At that point, lenders' own retail channels also will shrink, but that process will be slower than the brokers', resulting in market share gains. And once the refinance boom is over, lenders will uncover a seemingly new but in fact old channel: real estate agents. The easy money of the refinance boom has caused mortgage brokers to neglect their historically close relationship with real estate agents, who are their primary source of referrals. Look for lenders to rediscover real estate agents late this year.

After mortgage brokerage gets decimated, lenders will have mixed feelings about what should come next. Origination income will shrink. But on the positive side, servicing portfolios will get some stability, impairment charges--the downside of the refinance boom--will return to normal and servicing may return to profitability if the average loan lifespan rises above the four-year break-even level.

When the flood of applications abates, I hope lenders will become concerned with retention, which is a miserable 7 percent. Yes, today 93 percent of mortgage borrowers don't stay with their current lender when they borrow for their next home. Only the funeral industry has lower customer retention rates! Customer retention is the low-hanging fruit for lenders looking for a new channel. Some major lenders are implementing programs that maintain relationships with their borrowers and tools that detect when a loan is at risk of runoff due to refinance or purchase prepayment.
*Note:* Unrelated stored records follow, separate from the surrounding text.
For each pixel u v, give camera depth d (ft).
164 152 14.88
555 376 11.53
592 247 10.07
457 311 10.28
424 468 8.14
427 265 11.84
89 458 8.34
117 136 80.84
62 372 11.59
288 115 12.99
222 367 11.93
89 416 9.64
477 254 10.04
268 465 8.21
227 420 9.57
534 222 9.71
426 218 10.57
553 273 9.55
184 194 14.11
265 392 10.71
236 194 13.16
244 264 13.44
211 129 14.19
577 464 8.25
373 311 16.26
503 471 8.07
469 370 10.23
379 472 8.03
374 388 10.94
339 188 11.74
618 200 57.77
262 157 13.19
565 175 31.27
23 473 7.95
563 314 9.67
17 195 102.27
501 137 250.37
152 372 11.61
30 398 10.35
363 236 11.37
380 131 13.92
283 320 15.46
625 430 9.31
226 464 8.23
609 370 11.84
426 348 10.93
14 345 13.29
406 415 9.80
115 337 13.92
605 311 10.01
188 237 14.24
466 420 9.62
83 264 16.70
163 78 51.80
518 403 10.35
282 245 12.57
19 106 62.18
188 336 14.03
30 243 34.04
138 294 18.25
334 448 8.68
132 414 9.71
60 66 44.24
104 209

But let's get back to real estate. Just as the new car market is supported by a healthy secondary or used (excuse me, "pre-owned") car market, growth in the housing market depends on first-time or new home buyers. First-time buyers nip at the heals of current owners and are the fundamental engine of volume growth in the resale market.

Housing market analyses often confuse the factors behind price increases and price declines. Different forces drive prices up and down. While fear and greed are part of the equation, price rises are mostly rational, while declines are irrational. Price increases are driven by excessive demand, low interest rates--the real lever on housing prices--and recently the excess cash injected into the economy from stock market profit-taking.

Price declines are very different. A near catastrophe is required to make prices fall. The reason is human psychology. People are more willing to sell stock and take profits than they are to acknowledge losses. Prices are very sticky in the downward direction. People are reluctant to sell stocks that have lost value because they think, "I may as well hold because the value might go up," and the same goes for housing. Consumers are very reluctant to recognize losses unless a catastrophe hits them over the head and there is no prayer of a recovery in the near future.

House prices dropped in Massachusetts in 1990, and there was a sharp drop in Southern California house prices in the early '90s. Low interest rates notwithstanding, a housing price decline should have started a year ago. But we are all stubborn about recognizing losses.

Steve Kropper is VP for strategy at Primedia, which owns RealEstate.com and Domania. He is focused on Boston-based Domania's customer retention and customer acquisition products for the real estate and mortgage sectors.